The formula for obtaining the transmittance is not limited to the above formula, and any other formula may be used as long as the transmittance becomes smaller as the subject distance Di becomes shorter. Also, the formula for obtaining the reference subject distance D is not limited to the embodiment. Furthermore, in the above, the example in which the illumination area is divided into three has been shown, but the illumination area may be divided into four or more areas. In this case, it is necessary to provide four or more EC elements corresponding to each area and also provide four or more distance measurement areas. Furthermore, the light amount adjusting means is not limited to the EC element, and a liquid crystal element or another element may be used instead of the EC element.

Although an example using the active autofocus distance measuring means has been shown, a passive method or another distance measuring method may be used as long as each object distance can be detected. Further, although the electronic flash device having three light emitting portions for illuminating each of the three illumination regions is used, an electronic flash device having one light emitting portion for illuminating the entire field may be used, and in this case, the light amount adjustment is also performed. By means of the means, it is possible to independently adjust the amount of illumination light of a plurality of illumination areas in the object scene.

[0021]

According to the present invention, in a flashmatic camera, the amount of illumination light for illuminating each illumination area in the object scene is independently determined based on a plurality of subject distances obtained by multi-distance measurement and a reference subject distance. Since the adjustment is made, it becomes possible to perform flash photography with proper exposure for all of a plurality of subjects located at different distances.

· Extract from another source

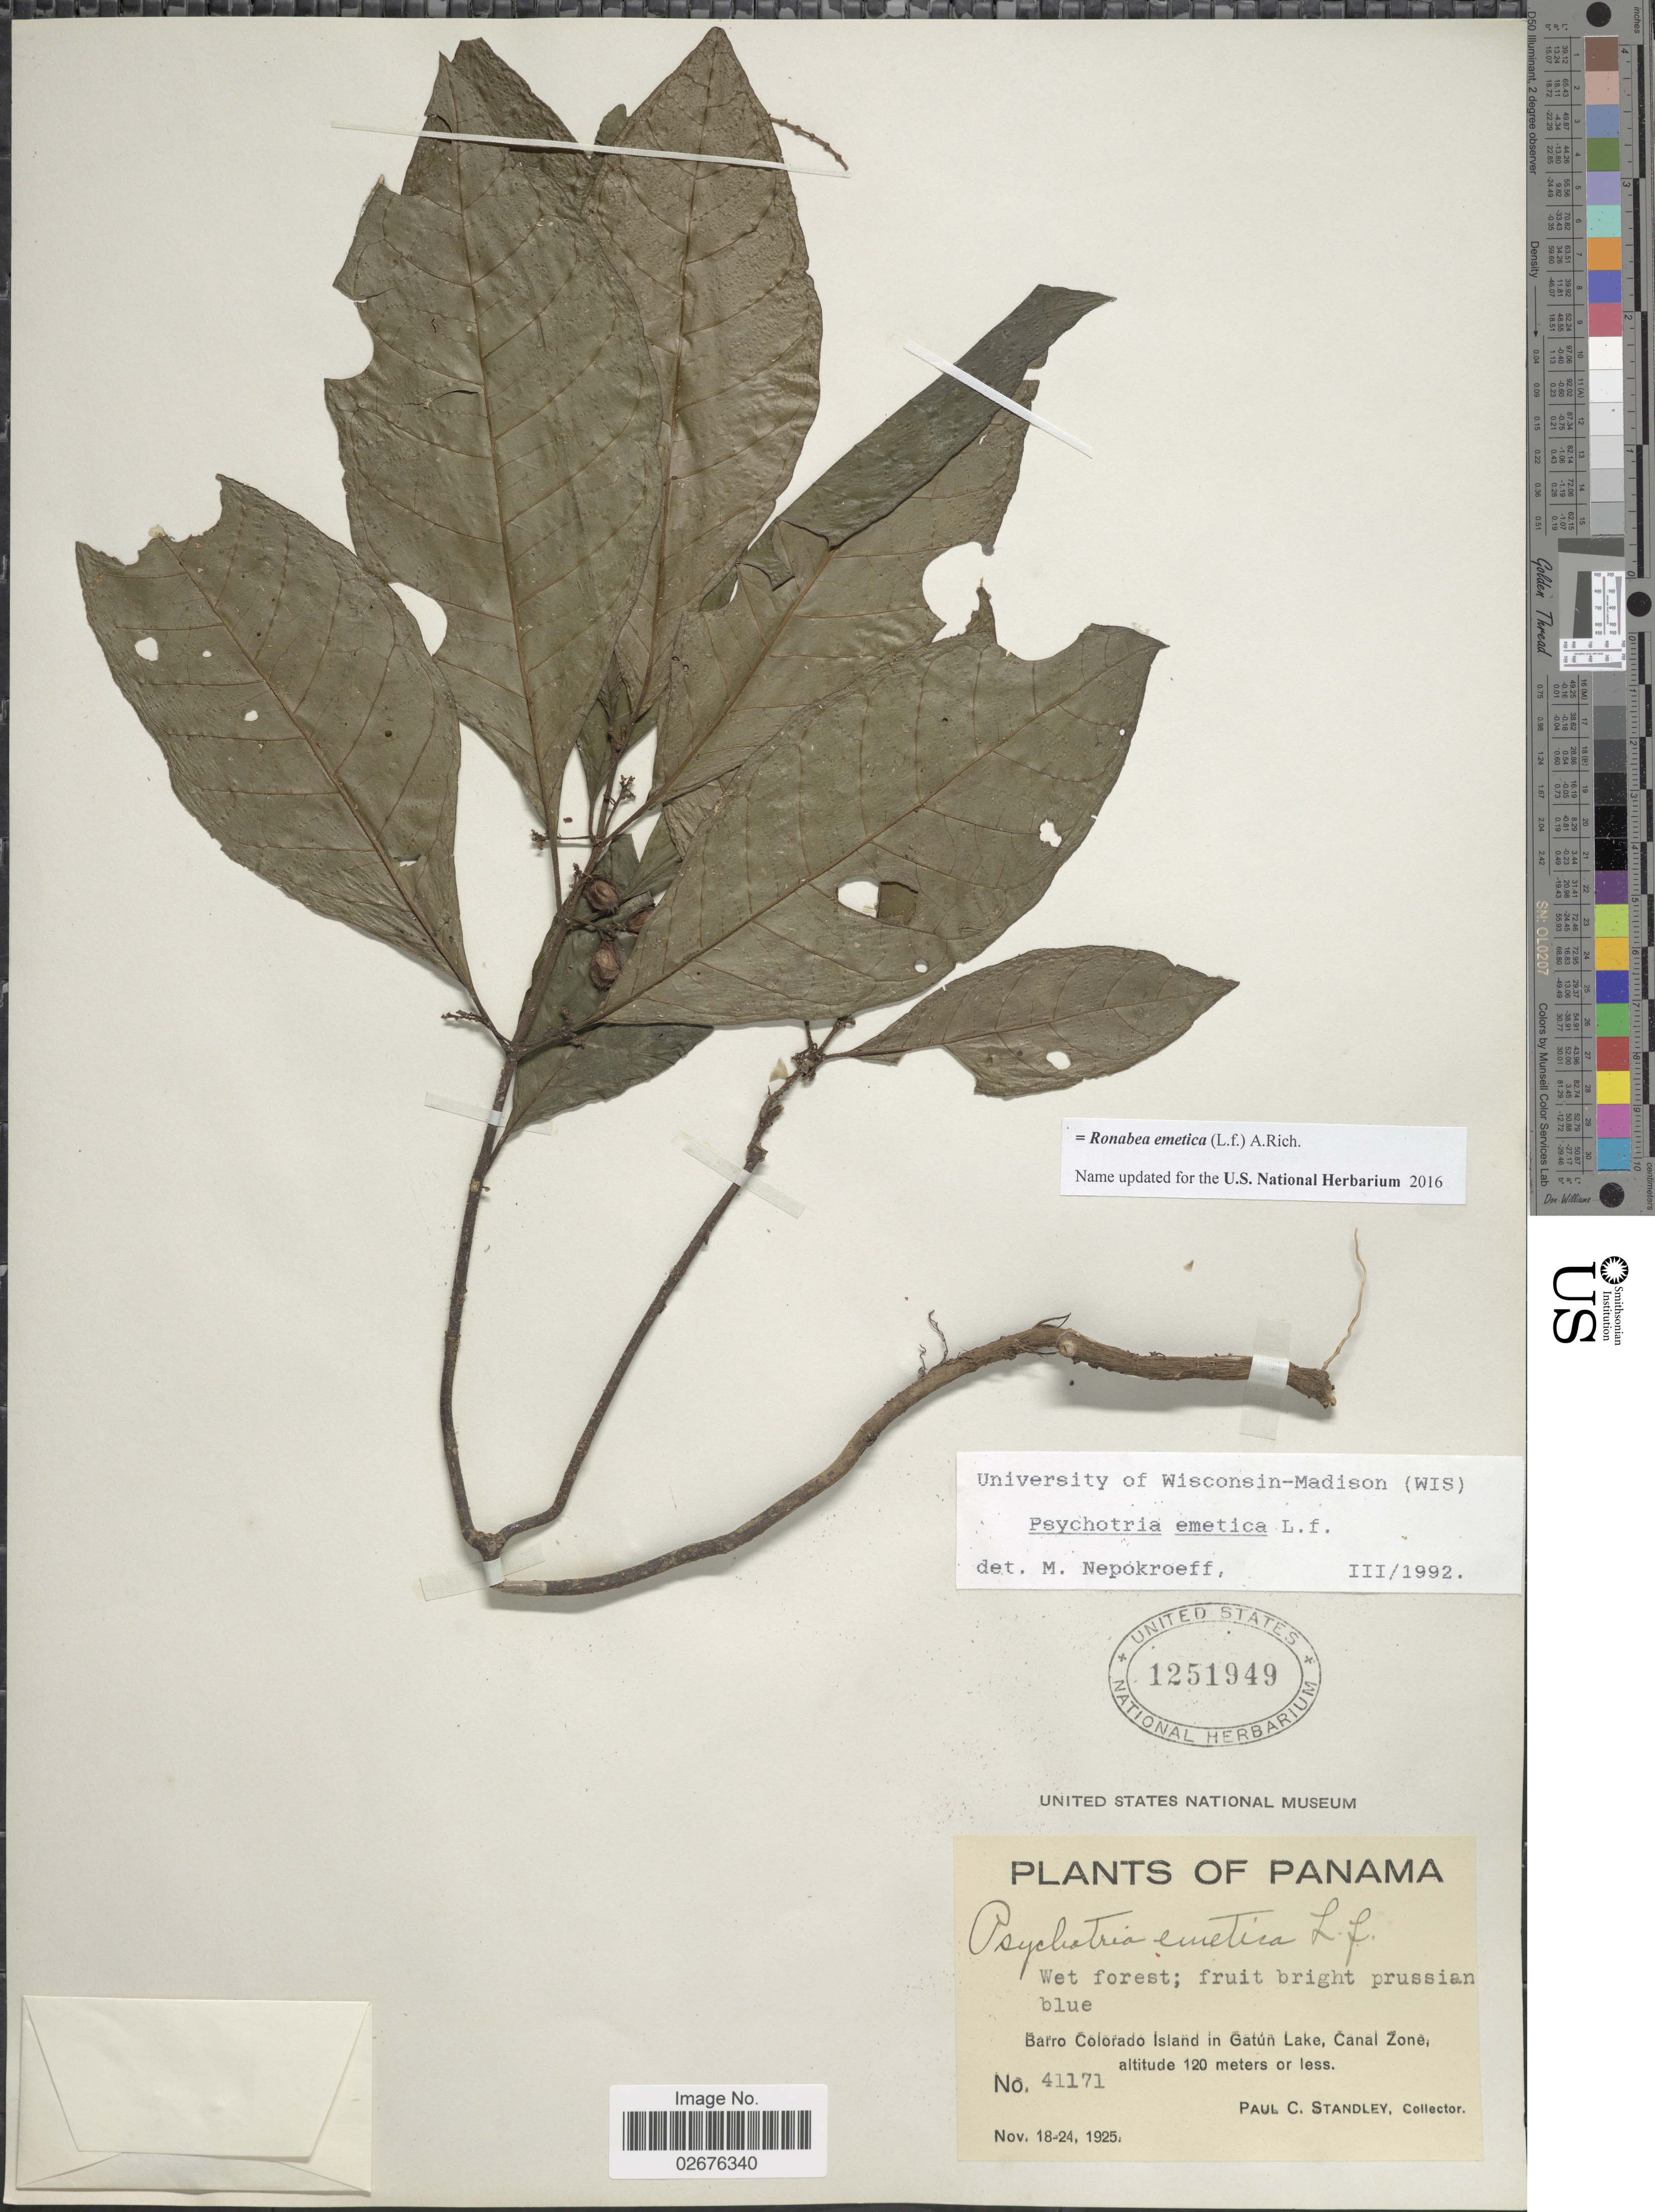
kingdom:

[Brief description of drawings]

FIG. 1 is a block diagram showing a configuration of a control system of a flashmatic camera according to an embodiment of the present invention.

FIG. 2 is a perspective view of the flashmatic camera as seen from the front.

FIG. 3 is a diagram showing each illumination area and a distance measuring area in the object scene.

FIG. 4 is a diagram showing a relationship between an applied voltage and a transmittance of an EC element.

FIG. 5 is a diagram illustrating a multi-distance measurement method.

FIG. 6 is a flowchart showing a processing procedure for flash photography control.

[Explanation of symbols]

 11 camera body 16 light emission windows 16a to 16c EC element 17 release button 19 light emission mode switching button 21 control circuit 22 EC drive circuit 23 light emission control circuit 24 distance measuring circuit 25 film information detection circuit 26 exposure control circuit 30 distance measuring section 50 subject Field 50a to 50c Illumination area 51a to 51c Distance measuring area D Reference subject distance D1 to D3 Subject distance O1 to O3 Subject

Claims (1)

[Claims] 1. A flashmatic camera which calculates a diaphragm value for obtaining a proper exposure from a guide number of a flash device and a reference subject distance, and sets a diaphragm to the calculated diaphragm value to perform flash photography. A light amount adjustment, which is composed of a plurality of members having variable light transmittances, transmits the illumination light of the flash device and guides the illumination light to the object field, thereby independently adjusting the amount of illumination light of the plurality of illumination areas in the object field. Means, a multi-distance measuring means for independently distance-measuring objects respectively located in the plurality of illumination regions, and prior to flash photography, based on the reference object distance and each distance-measuring output of the multi-distance measuring means, A flashmatic camera, comprising: a transmittance control means for controlling the transmittance of each light quantity adjusting means.